De Heere HEERE heeft Mij een tong der geleerden gegeven, opdat Ik wete met den moede een woord ter rechter tijd te spreken; Hij wekt allen morgen, Hij wekt Mij het oor, dat Ik hore, gelijk die geleerd worden.
5 主耶和華開通我的耳朵; 我並沒有違背,也沒有退後。
De Heere HEERE heeft Mij het oor geopend, en Ik ben niet wederspannig, Ik wijk niet achterwaarts.
6 人打我的背,我任他打; 人拔我腮頰的鬍鬚,我由他拔; 人辱我,吐我,我並不掩面。
Ik geef Mijn rug dengenen, die Mij slaan, en Mijn wangen dengenen, die Mij het haar uitplukken; Mijn aangezicht verberg Ik niet voor smaadheden en speeksel.
7 主耶和華必幫助我, 所以我不抱愧。 我硬着臉面好像堅石; 我也知道我必不致蒙羞。
Want de Heere HEERE helpt Mij, daarom word Ik niet te schande; daarom heb Ik Mijn aangezicht gesteld als een keisteen, want Ik weet, dat Ik niet zal beschaamd worden.
8 稱我為義的與我相近; 誰與我爭論, 可以與我一同站立; 誰與我作對, 可以就近我來。
Hij is nabij, Die Mij rechtvaardigt, wie zal met Mij twisten?
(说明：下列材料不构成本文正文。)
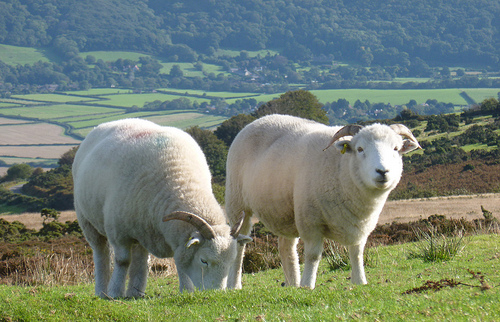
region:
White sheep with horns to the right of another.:
[223, 110, 421, 287]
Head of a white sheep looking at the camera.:
[351, 122, 404, 187]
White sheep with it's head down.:
[70, 116, 252, 298]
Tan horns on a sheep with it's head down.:
[159, 208, 251, 239]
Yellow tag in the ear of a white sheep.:
[338, 140, 348, 155]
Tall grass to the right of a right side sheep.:
[406, 218, 468, 261]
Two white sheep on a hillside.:
[71, 113, 421, 303]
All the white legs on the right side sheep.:
[224, 201, 369, 290]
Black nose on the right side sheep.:
[374, 167, 391, 174]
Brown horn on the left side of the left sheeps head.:
[162, 210, 216, 240]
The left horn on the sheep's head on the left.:
[165, 210, 215, 239]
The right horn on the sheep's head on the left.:
[229, 213, 252, 233]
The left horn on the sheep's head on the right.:
[327, 128, 362, 136]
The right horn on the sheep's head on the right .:
[399, 125, 420, 142]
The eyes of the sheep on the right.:
[355, 143, 405, 153]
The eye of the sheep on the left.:
[195, 252, 207, 264]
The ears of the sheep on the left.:
[183, 233, 253, 250]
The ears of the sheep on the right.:
[338, 131, 419, 156]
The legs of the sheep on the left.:
[87, 240, 152, 298]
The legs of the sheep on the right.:
[242, 219, 376, 289]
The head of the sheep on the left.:
[167, 203, 257, 302]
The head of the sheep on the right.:
[339, 117, 416, 197]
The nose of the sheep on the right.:
[374, 163, 389, 177]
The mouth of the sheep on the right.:
[377, 175, 396, 189]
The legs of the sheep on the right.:
[228, 205, 373, 287]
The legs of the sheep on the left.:
[74, 220, 159, 310]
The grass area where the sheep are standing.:
[39, 258, 430, 320]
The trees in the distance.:
[12, 2, 494, 62]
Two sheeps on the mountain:
[56, 100, 429, 305]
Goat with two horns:
[321, 104, 421, 188]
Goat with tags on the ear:
[329, 134, 355, 161]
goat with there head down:
[162, 223, 262, 305]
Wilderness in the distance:
[139, 17, 356, 112]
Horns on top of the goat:
[158, 181, 260, 263]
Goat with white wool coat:
[229, 98, 349, 237]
Laat ons te zamen staan; wie heeft een rechtzaak tegen Mij? hij kome herwaarts tot Mij.
9 主耶和華要幫助我; 誰能定我有罪呢? 他們都像衣服漸漸舊了, 為蛀蟲所咬。
Ziet, de Heere HEERE helpt Mij, wie is het, die Mij zal verdoemen? Ziet, zij zullen altemaal als een kleed verouden, die mot zal hen eten.
10 你們中間誰是敬畏耶和華、 聽從他僕人之話的? 這人行在暗中,沒有亮光。 當倚靠耶和華的名, 仗賴自己的上帝。
Wie is er onder ulieden, die den HEERE vreest, die naar de stem Zijns Knechts hoort? Als hij in de duisternissen wandelt, en geen licht heeft, dat hij betrouwe op den Naam des HEEREN, en steune op zijn God.
11 凡你們點火,用火把圍繞自己的 可以行在你們的火焰裏, 並你們所點的火把中。 這是我手所定的: 你們必躺在悲慘之中。
Ziet, gij allen, die een vuur aansteekt, die u met spranken omgordt! wandelt in de vlam van uw vuur, en in de spranken, die gij ontstoken hebt. Dat geschiedt u van Mijn hand, in smart zult gijlieden liggen.